▶ _Tâche 1_:
Quels genres ou styles de musique l'entretien ci-dessous mentionne-t-il ? Citez-les tous.
▶ _Tâche 2_:
Reproduisez la liste depuis son début jusqu'à la ligne contenant « certain browsers or plugins were needed to », celle-ci comprise.

▶ _Extrait choisi_:
○ ○ ○ ○ ○ ○ ○
Et votre parcours à vous… ?

Mon parcours est assez classique. J’étais dans une école spécialisée jusqu’en terminale. Ensuite, il ya eu l’université où j’ai fait le droit jusqu’au moment où je devais soutenir ma thèse. C’est là que je suis tombée dans la musique, la tête la première… (rires). Dans mon école, on nous offrait la possibilité d’apprendre la musique classique. J’ai toujours été passionnée par la musique. Au moment où je suis arrivée à l’université, il s’est posé un problème de moyens financiers pour financer mes études. Je n’étais plus prise en charge. Je n’avais pas de bourse. J’ai donc commencé à chanter dans les cabarets pour payer mes études en première année. Par la suite, en deuxième année, les bourses ont été débloquées mai j’ai continué à faire la musique par passion. En 1990, quand j’ai obtenu mon D.E.A, je ma suis dit qu’il était temps que je sorte mon album. J’ai essayé de faire la musique et les études à la fois. J’ai travaillé pendant deux ans à Paris comme juriste. Puisque je n’assumais pas parfaitement le travail et la musique, il a fallu que je fasse un choix. Aujourd’hui, je ne fais plus que la musique.

 

LE CHARME DU ZOUK

Est-ce que en 1990 vous aviez déjà une orientation précise pour votre carrière de musicienne ?

Non, pas exactement. Aujourd’hui, je fais du zouk, mais j’y suis tombée par hasard. C’est simplement parce que pendant une période où j’étais étudiante et que je faisais la musique pour gagner de l’argent, les seuls groupes qui m’on vraiment fait confiance étaient des groupes antillais. Ils louaient mes services d’abord en tant que clavier et même en tant que chanteuse. Comme tout groupe noir, quand ils se retrouvent entre eux, ils ne parlent que leur langue. Pour m’intégrer il fallait donc que j’apprenne cette langue. Je me suis mise à aimer la musique. J’avais grandi dans un cercle très classique. J’étais en internat avec des bonnes sœurs et la vie était au rythme des chants de messe, que j’aime bien d’ailleurs tout comme les chants grégoriens et la variété française. Je n’étais pas du tout initiée à la musique africaine. Le zouk pour moi était une musique exotique qui m’attirait énormément. Quand il s’agissait de composer des chansons, j’ai naturellement composé du zouk parce que je baignais dedans.
○ ○ ○ ○ ○ ○ ○
▶ _Données fournies_:
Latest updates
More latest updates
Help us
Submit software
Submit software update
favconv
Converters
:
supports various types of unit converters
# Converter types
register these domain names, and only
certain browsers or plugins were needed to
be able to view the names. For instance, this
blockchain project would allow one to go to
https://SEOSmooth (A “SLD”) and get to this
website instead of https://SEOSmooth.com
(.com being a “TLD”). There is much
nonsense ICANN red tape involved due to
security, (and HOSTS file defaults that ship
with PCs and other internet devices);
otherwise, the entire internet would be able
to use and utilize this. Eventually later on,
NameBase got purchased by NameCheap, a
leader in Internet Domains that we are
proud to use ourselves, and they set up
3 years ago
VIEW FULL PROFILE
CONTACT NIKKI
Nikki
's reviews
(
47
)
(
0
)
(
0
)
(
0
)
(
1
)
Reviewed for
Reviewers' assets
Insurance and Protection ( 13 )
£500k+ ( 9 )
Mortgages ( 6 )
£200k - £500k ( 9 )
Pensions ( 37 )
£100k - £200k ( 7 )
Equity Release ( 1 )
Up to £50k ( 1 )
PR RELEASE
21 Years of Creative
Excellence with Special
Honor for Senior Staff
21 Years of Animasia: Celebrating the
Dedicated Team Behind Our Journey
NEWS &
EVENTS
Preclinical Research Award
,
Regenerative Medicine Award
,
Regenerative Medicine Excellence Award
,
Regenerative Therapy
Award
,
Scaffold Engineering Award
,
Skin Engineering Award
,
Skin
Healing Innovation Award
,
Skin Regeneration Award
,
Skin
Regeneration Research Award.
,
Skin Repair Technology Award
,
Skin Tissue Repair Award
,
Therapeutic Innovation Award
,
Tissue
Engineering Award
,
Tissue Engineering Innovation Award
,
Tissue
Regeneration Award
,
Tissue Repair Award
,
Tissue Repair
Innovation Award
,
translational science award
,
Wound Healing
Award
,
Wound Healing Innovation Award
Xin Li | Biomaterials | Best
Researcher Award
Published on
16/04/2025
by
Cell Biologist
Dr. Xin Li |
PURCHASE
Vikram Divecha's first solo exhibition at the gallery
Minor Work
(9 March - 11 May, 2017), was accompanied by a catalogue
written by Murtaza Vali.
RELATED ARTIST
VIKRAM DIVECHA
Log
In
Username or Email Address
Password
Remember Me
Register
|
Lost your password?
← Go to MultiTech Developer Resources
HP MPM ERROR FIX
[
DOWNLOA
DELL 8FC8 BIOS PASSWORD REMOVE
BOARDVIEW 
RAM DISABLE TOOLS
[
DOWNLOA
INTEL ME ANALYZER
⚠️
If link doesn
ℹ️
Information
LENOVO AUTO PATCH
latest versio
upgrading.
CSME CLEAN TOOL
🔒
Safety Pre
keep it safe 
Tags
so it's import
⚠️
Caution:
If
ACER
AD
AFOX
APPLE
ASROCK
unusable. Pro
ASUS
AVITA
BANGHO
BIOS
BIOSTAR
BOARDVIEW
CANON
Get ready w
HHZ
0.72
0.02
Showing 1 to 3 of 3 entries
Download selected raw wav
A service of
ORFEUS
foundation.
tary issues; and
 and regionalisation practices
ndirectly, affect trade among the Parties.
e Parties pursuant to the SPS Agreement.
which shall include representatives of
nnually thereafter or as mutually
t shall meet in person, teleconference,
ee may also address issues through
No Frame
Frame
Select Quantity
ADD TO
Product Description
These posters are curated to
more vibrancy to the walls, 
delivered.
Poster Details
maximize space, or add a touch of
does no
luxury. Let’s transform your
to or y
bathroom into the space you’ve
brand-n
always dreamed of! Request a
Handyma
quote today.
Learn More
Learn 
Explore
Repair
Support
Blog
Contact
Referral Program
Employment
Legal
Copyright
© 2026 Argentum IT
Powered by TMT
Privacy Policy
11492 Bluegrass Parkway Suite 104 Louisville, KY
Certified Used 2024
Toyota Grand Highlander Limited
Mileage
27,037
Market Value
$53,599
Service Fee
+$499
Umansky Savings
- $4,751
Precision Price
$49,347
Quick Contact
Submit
○ ○ ○ ○ ○ ○ ○
▶ _Réponse rédigée 1_:
- musique classique
- chants de messe
- chants grégoriens
- variété française
- musique africaine
- zouk

▶ _Réponse rédigée 2_:
Latest updates
More latest updates
Help us
Submit software
Submit software update
favconv
Converters
:
supports various types of unit converters
# Converter types
register these domain names, and only
certain browsers or plugins were needed to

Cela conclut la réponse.